◆ **WHAT THE TASK ASKS**
Reproduce every one of the following entries line for line, changing nothing in the wording, spelling, or order.

◆ **DATASET CONTENT**
********************

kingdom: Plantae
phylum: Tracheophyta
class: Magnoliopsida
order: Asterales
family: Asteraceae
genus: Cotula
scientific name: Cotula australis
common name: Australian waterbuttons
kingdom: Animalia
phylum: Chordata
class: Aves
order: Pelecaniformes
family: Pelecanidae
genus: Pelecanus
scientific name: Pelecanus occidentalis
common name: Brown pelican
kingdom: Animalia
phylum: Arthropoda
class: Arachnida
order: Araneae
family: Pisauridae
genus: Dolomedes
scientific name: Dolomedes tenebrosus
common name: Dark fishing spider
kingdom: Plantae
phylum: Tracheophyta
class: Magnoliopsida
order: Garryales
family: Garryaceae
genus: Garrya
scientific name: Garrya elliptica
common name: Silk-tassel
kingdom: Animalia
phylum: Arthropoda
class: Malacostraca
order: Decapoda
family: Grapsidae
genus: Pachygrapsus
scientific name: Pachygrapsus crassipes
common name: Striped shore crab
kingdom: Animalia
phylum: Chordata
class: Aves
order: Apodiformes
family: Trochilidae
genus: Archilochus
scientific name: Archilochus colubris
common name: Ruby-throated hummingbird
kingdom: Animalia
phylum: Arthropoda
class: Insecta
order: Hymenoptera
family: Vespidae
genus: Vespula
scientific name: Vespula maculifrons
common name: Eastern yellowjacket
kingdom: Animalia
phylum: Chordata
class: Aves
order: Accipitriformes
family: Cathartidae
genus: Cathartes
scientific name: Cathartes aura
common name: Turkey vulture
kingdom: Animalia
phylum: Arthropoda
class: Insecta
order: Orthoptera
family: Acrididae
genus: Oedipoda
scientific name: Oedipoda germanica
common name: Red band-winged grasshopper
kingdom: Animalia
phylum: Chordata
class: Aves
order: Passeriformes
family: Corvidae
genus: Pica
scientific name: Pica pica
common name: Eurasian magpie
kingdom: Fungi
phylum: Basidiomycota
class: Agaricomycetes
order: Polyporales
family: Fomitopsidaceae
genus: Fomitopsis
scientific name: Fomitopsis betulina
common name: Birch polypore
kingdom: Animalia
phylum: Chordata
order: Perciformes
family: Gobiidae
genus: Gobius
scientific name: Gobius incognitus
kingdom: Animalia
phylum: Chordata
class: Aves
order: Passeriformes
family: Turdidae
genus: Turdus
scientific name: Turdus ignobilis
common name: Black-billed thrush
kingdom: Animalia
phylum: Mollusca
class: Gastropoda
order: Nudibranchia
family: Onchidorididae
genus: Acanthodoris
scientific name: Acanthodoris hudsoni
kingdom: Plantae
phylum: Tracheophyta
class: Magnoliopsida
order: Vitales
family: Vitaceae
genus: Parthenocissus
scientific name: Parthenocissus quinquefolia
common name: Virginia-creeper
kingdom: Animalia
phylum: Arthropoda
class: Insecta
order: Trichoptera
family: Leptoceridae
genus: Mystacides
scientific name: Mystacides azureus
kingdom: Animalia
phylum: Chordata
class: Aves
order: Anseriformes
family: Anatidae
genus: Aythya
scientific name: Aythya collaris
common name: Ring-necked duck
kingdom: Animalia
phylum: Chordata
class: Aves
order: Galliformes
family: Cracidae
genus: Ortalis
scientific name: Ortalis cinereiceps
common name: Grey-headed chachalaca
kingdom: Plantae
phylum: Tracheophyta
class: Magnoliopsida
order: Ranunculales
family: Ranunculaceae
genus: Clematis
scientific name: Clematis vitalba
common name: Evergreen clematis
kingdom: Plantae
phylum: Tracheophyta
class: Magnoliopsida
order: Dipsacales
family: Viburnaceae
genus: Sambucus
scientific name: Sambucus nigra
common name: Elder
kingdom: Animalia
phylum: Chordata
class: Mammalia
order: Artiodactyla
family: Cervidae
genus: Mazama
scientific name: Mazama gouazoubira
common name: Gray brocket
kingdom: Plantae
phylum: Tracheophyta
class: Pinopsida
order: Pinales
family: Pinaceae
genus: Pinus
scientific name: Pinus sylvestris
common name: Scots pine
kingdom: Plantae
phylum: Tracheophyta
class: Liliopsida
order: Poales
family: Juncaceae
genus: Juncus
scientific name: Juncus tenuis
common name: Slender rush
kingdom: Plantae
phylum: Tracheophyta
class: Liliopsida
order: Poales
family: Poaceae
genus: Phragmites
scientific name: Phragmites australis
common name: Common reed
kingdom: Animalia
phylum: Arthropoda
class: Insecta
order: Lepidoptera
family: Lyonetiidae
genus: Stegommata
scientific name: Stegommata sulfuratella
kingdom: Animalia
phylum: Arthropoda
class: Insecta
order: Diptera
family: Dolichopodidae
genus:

********************

◆ **THE SOLUTION**
kingdom: Plantae
phylum: Tracheophyta
class: Magnoliopsida
order: Asterales
family: Asteraceae
genus: Cotula
scientific name: Cotula australis
common name: Australian waterbuttons
kingdom: Animalia
phylum: Chordata
class: Aves
order: Pelecaniformes
family: Pelecanidae
genus: Pelecanus
scientific name: Pelecanus occidentalis
common name: Brown pelican
kingdom: Animalia
phylum: Arthropoda
class: Arachnida
order: Araneae
family: Pisauridae
genus: Dolomedes
scientific name: Dolomedes tenebrosus
common name: Dark fishing spider
kingdom: Plantae
phylum: Tracheophyta
class: Magnoliopsida
order: Garryales
family: Garryaceae
genus: Garrya
scientific name: Garrya elliptica
common name: Silk-tassel
kingdom: Animalia
phylum: Arthropoda
class: Malacostraca
order: Decapoda
family: Grapsidae
genus: Pachygrapsus
scientific name: Pachygrapsus crassipes
common name: Striped shore crab
kingdom: Animalia
phylum: Chordata
class: Aves
order: Apodiformes
family: Trochilidae
genus: Archilochus
scientific name: Archilochus colubris
common name: Ruby-throated hummingbird
kingdom: Animalia
phylum: Arthropoda
class: Insecta
order: Hymenoptera
family: Vespidae
genus: Vespula
scientific name: Vespula maculifrons
common name: Eastern yellowjacket
kingdom: Animalia
phylum: Chordata
class: Aves
order: Accipitriformes
family: Cathartidae
genus: Cathartes
scientific name: Cathartes aura
common name: Turkey vulture
kingdom: Animalia
phylum: Arthropoda
class: Insecta
order: Orthoptera
family: Acrididae
genus: Oedipoda
scientific name: Oedipoda germanica
common name: Red band-winged grasshopper
kingdom: Animalia
phylum: Chordata
class: Aves
order: Passeriformes
family: Corvidae
genus: Pica
scientific name: Pica pica
common name: Eurasian magpie
kingdom: Fungi
phylum: Basidiomycota
class: Agaricomycetes
order: Polyporales
family: Fomitopsidaceae
genus: Fomitopsis
scientific name: Fomitopsis betulina
common name: Birch polypore
kingdom: Animalia
phylum: Chordata
order: Perciformes
family: Gobiidae
genus: Gobius
scientific name: Gobius incognitus
kingdom: Animalia
phylum: Chordata
class: Aves
order: Passeriformes
family: Turdidae
genus: Turdus
scientific name: Turdus ignobilis
common name: Black-billed thrush
kingdom: Animalia
phylum: Mollusca
class: Gastropoda
order: Nudibranchia
family: Onchidorididae
genus: Acanthodoris
scientific name: Acanthodoris hudsoni
kingdom: Plantae
phylum: Tracheophyta
class: Magnoliopsida
order: Vitales
family: Vitaceae
genus: Parthenocissus
scientific name: Parthenocissus quinquefolia
common name: Virginia-creeper
kingdom: Animalia
phylum: Arthropoda
class: Insecta
order: Trichoptera
family: Leptoceridae
genus: Mystacides
scientific name: Mystacides azureus
kingdom: Animalia
phylum: Chordata
class: Aves
order: Anseriformes
family: Anatidae
genus: Aythya
scientific name: Aythya collaris
common name: Ring-necked duck
kingdom: Animalia
phylum: Chordata
class: Aves
order: Galliformes
family: Cracidae
genus: Ortalis
scientific name: Ortalis cinereiceps
common name: Grey-headed chachalaca
kingdom: Plantae
phylum: Tracheophyta
class: Magnoliopsida
order: Ranunculales
family: Ranunculaceae
genus: Clematis
scientific name: Clematis vitalba
common name: Evergreen clematis
kingdom: Plantae
phylum: Tracheophyta
class: Magnoliopsida
order: Dipsacales
family: Viburnaceae
genus: Sambucus
scientific name: Sambucus nigra
common name: Elder
kingdom: Animalia
phylum: Chordata
class: Mammalia
order: Artiodactyla
family: Cervidae
genus: Mazama
scientific name: Mazama gouazoubira
common name: Gray brocket
kingdom: Plantae
phylum: Tracheophyta
class: Pinopsida
order: Pinales
family: Pinaceae
genus: Pinus
scientific name: Pinus sylvestris
common name: Scots pine
kingdom: Plantae
phylum: Tracheophyta
class: Liliopsida
order: Poales
family: Juncaceae
genus: Juncus
scientific name: Juncus tenuis
common name: Slender rush
kingdom: Plantae
phylum: Tracheophyta
class: Liliopsida
order: Poales
family: Poaceae
genus: Phragmites
scientific name: Phragmites australis
common name: Common reed
kingdom: Animalia
phylum: Arthropoda
class: Insecta
order: Lepidoptera
family: Lyonetiidae
genus: Stegommata
scientific name: Stegommata sulfuratella
kingdom: Animalia
phylum: Arthropoda
class: Insecta
order: Diptera
family: Dolichopodidae
genus:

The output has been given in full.